» **AIM OF THE EXERCISE**: Set down exactly, from the records below, the line with "A/C Autobuze" through the line with "strona prezentuje najszerszy", and nothing else.

» **PROVIDED ENTRIES**:
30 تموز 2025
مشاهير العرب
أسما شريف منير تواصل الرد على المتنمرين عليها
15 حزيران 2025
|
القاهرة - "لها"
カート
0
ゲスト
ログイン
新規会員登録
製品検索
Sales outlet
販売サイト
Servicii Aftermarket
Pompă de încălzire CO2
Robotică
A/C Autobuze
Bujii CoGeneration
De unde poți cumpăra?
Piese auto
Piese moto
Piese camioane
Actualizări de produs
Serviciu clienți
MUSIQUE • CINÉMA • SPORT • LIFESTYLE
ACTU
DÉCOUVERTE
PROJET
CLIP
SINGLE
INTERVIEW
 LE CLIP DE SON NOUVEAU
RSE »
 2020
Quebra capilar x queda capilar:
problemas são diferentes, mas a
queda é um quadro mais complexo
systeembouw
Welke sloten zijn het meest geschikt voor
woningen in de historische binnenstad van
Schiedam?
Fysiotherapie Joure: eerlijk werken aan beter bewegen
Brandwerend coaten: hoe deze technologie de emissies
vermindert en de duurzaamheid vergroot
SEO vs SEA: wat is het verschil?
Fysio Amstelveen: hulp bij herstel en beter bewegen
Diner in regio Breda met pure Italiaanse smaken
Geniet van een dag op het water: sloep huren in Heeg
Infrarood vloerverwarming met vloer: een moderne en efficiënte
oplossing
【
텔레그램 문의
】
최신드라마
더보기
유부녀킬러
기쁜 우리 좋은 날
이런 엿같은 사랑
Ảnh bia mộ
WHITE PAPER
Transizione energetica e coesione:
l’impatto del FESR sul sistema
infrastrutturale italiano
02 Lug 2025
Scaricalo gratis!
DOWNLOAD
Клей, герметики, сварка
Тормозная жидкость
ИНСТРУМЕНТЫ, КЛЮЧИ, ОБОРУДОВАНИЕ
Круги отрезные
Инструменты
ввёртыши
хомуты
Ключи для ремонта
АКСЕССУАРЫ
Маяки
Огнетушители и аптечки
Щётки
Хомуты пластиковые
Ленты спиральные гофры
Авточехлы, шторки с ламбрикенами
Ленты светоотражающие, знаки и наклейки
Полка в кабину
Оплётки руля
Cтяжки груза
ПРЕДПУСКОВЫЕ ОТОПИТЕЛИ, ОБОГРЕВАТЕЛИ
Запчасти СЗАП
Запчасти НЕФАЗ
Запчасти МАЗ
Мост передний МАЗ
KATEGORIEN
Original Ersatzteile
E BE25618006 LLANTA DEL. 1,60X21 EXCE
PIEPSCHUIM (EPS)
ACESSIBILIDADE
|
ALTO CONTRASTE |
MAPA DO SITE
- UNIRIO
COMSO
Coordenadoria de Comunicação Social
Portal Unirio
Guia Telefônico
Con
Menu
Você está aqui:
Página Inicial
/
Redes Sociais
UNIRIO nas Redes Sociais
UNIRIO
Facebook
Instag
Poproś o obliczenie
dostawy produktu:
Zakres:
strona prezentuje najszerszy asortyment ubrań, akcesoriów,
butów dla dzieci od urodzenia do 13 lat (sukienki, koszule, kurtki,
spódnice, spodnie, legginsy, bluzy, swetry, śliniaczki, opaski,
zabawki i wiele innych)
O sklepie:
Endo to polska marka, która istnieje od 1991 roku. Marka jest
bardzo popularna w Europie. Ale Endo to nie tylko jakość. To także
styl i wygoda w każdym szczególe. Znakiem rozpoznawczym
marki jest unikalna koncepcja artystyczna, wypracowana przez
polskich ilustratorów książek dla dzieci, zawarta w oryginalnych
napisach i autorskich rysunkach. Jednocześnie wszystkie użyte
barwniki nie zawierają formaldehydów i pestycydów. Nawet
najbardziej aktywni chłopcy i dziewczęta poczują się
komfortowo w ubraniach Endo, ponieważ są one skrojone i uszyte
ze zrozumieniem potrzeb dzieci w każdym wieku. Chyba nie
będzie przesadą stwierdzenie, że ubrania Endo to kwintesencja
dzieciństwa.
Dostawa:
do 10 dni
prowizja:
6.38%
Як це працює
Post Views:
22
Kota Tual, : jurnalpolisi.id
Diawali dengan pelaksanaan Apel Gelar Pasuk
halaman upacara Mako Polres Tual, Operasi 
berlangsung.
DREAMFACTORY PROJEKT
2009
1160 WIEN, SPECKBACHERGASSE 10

» **RESPONSE TO THIS EXERCISE**:
A/C Autobuze
Bujii CoGeneration
De unde poți cumpăra?
Piese auto
Piese moto
Piese camioane
Actualizări de produs
Serviciu clienți
MUSIQUE • CINÉMA • SPORT • LIFESTYLE
ACTU
DÉCOUVERTE
PROJET
CLIP
SINGLE
INTERVIEW
 LE CLIP DE SON NOUVEAU
RSE »
 2020
Quebra capilar x queda capilar:
problemas são diferentes, mas a
queda é um quadro mais complexo
systeembouw
Welke sloten zijn het meest geschikt voor
woningen in de historische binnenstad van
Schiedam?
Fysiotherapie Joure: eerlijk werken aan beter bewegen
Brandwerend coaten: hoe deze technologie de emissies
vermindert en de duurzaamheid vergroot
SEO vs SEA: wat is het verschil?
Fysio Amstelveen: hulp bij herstel en beter bewegen
Diner in regio Breda met pure Italiaanse smaken
Geniet van een dag op het water: sloep huren in Heeg
Infrarood vloerverwarming met vloer: een moderne en efficiënte
oplossing
【
텔레그램 문의
】
최신드라마
더보기
유부녀킬러
기쁜 우리 좋은 날
이런 엿같은 사랑
Ảnh bia mộ
WHITE PAPER
Transizione energetica e coesione:
l’impatto del FESR sul sistema
infrastrutturale italiano
02 Lug 2025
Scaricalo gratis!
DOWNLOAD
Клей, герметики, сварка
Тормозная жидкость
ИНСТРУМЕНТЫ, КЛЮЧИ, ОБОРУДОВАНИЕ
Круги отрезные
Инструменты
ввёртыши
хомуты
Ключи для ремонта
АКСЕССУАРЫ
Маяки
Огнетушители и аптечки
Щётки
Хомуты пластиковые
Ленты спиральные гофры
Авточехлы, шторки с ламбрикенами
Ленты светоотражающие, знаки и наклейки
Полка в кабину
Оплётки руля
Cтяжки груза
ПРЕДПУСКОВЫЕ ОТОПИТЕЛИ, ОБОГРЕВАТЕЛИ
Запчасти СЗАП
Запчасти НЕФАЗ
Запчасти МАЗ
Мост передний МАЗ
KATEGORIEN
Original Ersatzteile
E BE25618006 LLANTA DEL. 1,60X21 EXCE
PIEPSCHUIM (EPS)
ACESSIBILIDADE
|
ALTO CONTRASTE |
MAPA DO SITE
- UNIRIO
COMSO
Coordenadoria de Comunicação Social
Portal Unirio
Guia Telefônico
Con
Menu
Você está aqui:
Página Inicial
/
Redes Sociais
UNIRIO nas Redes Sociais
UNIRIO
Facebook
Instag
Poproś o obliczenie
dostawy produktu:
Zakres:
strona prezentuje najszerszy asortyment ubrań, akcesoriów,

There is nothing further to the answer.